Georgie’s teeth were chattering with cold and tension, but she had retrieved her bag of surgical tools. “I refuse to retrace my steps. I will not walk past that man. I’m a doctor, Patrick—to leave him in that condition, in this weather, knowing what the result might be—”

“Your scruples do you credit,” Fitzgerald said dryly. “His men would be waiting for us inside, in any case. Georgie, that fellow called me a Paddy.”

“It’s hardly the first time someone has.”

“That’s not what I mean. I hadn’t spoken yet—he had no thought for my accent—and it’s faint enough after all these years. He came looking for an Irishman. He was sent here. By whom?”

“He probably followed you from Great Ormond Street.” She brushed the sleet from her cheek impatiently. “No doubt these people are watching Septimus’s house—to learn whether he dies.”

It was possible, Fitzgerald owned. And yet—

He glanced back, afraid of what he might see coming through the broken window, and said suddenly, “Would it cheer you to know, Georgiana, that our friends from the garret are already picking your man’s pockets?”

She turned swiftly, saw the clutch of women and children hunkered around the body. “Without even pausing to know if he’s dead or alive?”

“You might check his pulse yourself.” Fitzgerald rose and brushed fragments of ice and slate from his trousers. “That lot would never be out here unless the gang had fled. Which means we can go home in peace.”

Chapter Twelve

“You think von Stühlen is behind these attacks,” Georgiana said. “That’s why you inquired about him.”

They had retraced their steps through the tenement building without a further glimpse of the murderous pack. A swift walk up St. Giles to the hackney stand in Covent Garden, both of them unsteady from relief and fatigue. The early dusk of December fell swiftly, and the temperature had dropped as the afternoon waned.

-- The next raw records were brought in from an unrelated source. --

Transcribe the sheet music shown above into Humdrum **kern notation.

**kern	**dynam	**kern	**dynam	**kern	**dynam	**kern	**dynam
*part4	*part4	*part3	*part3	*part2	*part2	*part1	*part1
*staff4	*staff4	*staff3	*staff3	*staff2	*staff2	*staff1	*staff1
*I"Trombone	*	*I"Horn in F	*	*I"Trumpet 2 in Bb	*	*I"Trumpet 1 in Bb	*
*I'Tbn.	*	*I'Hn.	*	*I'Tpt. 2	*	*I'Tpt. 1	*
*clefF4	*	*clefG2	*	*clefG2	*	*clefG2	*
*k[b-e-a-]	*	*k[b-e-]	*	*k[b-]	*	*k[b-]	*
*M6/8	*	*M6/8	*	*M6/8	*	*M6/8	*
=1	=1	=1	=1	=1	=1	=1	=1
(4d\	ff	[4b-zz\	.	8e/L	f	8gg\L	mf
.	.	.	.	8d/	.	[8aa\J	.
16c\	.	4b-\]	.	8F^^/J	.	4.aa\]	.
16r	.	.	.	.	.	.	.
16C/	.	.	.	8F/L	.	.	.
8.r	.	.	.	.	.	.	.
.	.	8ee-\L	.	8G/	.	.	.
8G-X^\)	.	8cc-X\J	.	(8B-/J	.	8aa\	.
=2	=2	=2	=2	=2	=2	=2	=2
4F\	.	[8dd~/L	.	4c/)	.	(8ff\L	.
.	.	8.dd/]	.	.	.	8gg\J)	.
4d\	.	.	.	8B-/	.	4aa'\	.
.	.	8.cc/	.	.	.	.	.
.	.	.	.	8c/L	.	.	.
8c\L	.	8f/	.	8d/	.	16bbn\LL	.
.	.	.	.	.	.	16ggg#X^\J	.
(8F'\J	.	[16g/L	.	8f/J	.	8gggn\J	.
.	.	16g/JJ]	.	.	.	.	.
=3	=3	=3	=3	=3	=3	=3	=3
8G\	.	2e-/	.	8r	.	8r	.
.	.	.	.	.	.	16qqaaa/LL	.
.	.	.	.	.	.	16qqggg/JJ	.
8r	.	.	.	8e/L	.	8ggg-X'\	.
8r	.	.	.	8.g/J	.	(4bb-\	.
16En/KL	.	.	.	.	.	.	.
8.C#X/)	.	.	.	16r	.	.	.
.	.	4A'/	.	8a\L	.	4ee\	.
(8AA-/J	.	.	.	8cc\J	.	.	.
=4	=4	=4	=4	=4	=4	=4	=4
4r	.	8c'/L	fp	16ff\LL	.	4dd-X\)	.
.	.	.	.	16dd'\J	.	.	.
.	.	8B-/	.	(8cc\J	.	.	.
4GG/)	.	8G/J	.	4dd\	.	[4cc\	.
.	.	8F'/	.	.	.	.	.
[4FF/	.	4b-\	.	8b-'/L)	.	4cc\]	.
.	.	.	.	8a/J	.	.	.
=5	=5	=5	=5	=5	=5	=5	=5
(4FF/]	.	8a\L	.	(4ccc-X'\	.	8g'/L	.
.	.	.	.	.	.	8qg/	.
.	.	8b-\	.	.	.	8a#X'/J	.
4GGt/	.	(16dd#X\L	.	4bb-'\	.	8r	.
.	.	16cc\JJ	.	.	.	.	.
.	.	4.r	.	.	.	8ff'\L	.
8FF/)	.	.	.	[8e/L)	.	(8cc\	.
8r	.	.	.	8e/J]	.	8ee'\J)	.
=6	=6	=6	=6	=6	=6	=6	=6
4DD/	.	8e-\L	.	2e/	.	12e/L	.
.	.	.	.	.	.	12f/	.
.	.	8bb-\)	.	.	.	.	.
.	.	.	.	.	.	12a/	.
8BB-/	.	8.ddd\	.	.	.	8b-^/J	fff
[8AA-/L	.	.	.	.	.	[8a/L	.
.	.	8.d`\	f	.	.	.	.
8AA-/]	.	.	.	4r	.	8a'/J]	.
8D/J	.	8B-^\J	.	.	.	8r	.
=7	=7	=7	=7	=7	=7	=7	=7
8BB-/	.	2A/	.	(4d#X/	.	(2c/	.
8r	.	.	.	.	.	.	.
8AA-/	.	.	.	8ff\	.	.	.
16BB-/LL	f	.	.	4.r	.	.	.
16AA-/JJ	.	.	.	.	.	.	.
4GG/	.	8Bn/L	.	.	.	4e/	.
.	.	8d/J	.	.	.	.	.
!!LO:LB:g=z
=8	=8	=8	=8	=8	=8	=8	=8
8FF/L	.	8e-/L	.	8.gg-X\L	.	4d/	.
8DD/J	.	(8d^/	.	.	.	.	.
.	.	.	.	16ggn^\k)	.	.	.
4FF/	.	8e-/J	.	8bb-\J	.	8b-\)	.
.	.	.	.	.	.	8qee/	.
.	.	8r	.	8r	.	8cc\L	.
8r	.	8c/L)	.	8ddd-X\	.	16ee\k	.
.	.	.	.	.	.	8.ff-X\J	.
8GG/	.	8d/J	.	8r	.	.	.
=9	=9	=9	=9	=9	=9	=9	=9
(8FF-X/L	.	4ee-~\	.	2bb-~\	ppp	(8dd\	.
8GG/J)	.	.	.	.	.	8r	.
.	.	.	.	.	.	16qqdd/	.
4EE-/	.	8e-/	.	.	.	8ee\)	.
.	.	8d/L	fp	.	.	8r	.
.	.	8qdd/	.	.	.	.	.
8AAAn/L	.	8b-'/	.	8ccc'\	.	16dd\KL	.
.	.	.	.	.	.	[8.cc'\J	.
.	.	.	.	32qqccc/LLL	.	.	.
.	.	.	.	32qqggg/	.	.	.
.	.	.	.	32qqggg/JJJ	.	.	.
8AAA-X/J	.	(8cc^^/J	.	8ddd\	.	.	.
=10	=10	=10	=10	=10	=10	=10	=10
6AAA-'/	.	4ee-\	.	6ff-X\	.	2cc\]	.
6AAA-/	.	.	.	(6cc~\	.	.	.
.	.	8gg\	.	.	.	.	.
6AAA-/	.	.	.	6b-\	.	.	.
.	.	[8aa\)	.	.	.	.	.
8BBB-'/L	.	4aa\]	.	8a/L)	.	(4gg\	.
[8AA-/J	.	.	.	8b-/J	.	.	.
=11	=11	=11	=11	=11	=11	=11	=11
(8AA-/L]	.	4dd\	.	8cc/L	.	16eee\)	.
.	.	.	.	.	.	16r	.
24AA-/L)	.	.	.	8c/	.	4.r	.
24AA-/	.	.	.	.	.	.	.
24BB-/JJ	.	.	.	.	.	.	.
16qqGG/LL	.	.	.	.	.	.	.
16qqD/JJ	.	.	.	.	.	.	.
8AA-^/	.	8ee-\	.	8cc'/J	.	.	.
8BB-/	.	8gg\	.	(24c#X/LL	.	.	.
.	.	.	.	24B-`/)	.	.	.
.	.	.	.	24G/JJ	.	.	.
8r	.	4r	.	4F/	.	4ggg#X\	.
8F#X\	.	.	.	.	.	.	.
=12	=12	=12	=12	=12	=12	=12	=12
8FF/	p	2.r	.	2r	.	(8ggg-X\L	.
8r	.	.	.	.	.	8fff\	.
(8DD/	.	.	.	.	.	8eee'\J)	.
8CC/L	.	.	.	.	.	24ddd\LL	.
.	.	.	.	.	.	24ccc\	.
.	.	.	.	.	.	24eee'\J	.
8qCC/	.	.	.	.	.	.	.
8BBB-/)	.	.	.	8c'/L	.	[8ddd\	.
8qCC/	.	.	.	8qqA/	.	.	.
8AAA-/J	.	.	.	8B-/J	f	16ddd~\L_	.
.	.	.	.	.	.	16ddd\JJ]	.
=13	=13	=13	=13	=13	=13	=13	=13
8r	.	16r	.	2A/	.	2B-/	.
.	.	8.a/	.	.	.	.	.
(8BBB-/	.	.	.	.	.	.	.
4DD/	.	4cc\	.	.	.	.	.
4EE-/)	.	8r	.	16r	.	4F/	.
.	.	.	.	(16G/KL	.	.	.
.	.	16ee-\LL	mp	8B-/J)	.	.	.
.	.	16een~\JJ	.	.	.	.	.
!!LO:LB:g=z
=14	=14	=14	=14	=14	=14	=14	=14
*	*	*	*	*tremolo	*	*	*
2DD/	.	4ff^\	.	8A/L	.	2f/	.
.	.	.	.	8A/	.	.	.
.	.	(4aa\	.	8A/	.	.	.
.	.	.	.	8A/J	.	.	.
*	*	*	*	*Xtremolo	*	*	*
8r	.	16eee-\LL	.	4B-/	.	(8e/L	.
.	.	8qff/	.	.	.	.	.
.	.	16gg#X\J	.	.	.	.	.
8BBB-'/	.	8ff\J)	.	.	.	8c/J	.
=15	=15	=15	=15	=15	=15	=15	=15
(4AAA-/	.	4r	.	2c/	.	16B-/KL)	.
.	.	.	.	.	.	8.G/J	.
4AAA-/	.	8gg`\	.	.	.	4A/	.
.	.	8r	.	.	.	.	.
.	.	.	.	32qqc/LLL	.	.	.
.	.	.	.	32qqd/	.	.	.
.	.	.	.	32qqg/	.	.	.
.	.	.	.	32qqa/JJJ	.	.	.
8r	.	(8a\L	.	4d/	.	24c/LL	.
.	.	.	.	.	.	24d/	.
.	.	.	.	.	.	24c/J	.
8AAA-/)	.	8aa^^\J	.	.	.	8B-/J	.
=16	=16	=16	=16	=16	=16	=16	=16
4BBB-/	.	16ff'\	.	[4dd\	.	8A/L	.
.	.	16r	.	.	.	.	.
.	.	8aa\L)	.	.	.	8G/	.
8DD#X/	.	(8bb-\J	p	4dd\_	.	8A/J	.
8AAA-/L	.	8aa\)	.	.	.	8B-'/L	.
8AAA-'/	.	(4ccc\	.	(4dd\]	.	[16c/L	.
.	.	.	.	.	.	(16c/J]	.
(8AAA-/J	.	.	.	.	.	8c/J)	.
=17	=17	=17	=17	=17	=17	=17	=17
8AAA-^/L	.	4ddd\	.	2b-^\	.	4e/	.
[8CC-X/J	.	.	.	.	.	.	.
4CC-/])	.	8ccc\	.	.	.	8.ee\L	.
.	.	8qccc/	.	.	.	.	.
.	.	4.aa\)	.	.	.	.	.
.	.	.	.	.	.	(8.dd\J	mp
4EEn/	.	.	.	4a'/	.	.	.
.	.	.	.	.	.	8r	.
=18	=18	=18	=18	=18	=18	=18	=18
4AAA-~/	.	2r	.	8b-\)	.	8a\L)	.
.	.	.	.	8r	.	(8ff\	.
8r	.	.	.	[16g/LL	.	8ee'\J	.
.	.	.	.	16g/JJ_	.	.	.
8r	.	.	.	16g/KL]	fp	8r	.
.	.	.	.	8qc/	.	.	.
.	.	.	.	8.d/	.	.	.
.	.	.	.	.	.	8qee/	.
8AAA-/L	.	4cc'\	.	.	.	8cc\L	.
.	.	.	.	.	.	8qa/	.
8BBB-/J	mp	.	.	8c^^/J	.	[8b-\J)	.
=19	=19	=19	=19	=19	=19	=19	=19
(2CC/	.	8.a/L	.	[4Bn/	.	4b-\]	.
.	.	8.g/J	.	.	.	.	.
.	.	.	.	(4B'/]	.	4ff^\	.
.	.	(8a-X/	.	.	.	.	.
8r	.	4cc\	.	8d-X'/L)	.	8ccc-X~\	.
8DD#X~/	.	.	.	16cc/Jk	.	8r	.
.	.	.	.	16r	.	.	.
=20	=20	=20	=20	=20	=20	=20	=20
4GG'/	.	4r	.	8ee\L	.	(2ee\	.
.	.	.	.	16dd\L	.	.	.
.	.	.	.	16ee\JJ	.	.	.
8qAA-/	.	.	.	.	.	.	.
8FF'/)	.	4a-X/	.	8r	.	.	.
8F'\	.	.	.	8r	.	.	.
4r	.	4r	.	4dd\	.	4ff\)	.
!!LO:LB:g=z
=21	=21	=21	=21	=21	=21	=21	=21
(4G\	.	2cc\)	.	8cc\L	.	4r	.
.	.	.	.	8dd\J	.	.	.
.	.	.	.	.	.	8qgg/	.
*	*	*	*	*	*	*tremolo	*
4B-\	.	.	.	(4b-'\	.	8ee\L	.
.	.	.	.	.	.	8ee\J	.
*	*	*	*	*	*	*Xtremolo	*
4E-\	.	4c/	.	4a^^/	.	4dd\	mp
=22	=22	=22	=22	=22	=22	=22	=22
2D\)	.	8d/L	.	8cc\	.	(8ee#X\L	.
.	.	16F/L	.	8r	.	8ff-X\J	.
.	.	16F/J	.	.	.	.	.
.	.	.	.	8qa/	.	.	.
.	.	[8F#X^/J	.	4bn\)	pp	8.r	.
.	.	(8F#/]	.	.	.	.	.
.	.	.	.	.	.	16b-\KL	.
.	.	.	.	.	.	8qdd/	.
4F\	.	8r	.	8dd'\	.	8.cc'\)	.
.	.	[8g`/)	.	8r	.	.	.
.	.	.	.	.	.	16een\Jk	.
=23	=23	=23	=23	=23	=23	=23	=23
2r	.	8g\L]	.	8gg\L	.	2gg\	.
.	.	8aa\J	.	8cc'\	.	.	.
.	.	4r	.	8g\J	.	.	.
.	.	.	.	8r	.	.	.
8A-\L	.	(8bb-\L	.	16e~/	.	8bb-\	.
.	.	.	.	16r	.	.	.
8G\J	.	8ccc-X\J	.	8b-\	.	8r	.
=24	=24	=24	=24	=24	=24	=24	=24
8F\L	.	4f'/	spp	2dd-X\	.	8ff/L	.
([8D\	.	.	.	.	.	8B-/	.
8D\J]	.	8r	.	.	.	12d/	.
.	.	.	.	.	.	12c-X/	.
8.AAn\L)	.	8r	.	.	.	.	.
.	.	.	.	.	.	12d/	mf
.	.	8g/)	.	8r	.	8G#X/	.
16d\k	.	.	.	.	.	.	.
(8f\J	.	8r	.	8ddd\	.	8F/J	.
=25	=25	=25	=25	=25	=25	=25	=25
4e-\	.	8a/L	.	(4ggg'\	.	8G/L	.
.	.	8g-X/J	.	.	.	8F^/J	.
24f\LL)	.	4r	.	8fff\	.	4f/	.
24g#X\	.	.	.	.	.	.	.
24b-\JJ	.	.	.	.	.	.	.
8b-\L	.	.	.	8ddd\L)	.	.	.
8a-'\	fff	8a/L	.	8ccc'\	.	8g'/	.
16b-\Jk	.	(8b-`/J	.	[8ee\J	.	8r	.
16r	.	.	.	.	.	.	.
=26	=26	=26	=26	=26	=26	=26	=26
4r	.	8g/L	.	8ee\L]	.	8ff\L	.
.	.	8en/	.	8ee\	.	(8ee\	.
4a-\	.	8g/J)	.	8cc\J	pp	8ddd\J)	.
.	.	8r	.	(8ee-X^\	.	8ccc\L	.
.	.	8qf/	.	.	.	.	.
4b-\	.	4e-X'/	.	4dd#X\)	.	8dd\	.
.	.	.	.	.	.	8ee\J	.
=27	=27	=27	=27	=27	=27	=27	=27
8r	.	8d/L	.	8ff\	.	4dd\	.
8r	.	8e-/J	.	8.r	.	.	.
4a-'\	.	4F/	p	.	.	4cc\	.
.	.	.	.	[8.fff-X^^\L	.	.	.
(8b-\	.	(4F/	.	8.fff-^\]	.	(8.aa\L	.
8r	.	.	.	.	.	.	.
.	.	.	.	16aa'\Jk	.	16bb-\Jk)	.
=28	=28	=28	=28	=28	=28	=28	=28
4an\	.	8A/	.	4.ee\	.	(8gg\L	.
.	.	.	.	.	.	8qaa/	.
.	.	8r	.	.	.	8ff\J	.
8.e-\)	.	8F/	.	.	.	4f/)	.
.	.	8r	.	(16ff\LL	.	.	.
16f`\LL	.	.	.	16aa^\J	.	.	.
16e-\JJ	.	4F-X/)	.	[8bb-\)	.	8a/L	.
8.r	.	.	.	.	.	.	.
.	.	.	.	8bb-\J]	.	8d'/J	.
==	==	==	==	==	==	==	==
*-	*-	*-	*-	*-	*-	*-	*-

Georgiana shivered uncontrollably in her soaked gown, and Fitzgerald thought it imperative to get her home as soon as he could. Her gloves were torn and her hair sliding out of the bandage; they had not stopped to inquire of Button Nance where her bonnet had gone. She looked, in short, uncharacteristically slatternly. Fitzgerald looked as careless as always—but he'd lost his topper.

The sole cabbie lingering at the stand was more interested in the sight of their money, however, than the state of their clothes. Fitzgerald did not respond to Georgiana's remark until the lap robe was tucked over her knees and the reins snapped over the horse's back.

Bells still rang throughout London for Albert's passing, a dull monotony after all these hours; lengths of black crepe had appeared on door knockers and window fronts. Shops in Henrietta Street, Fitzgerald noticed, already sported black mourning shutters—which were closed, like the premises. There would be a considerable loss of custom in the weeks running up to Christmas, except among the linendraper firms—everyone, even the children of the lowliest clerk, would go into blacks for at least a month.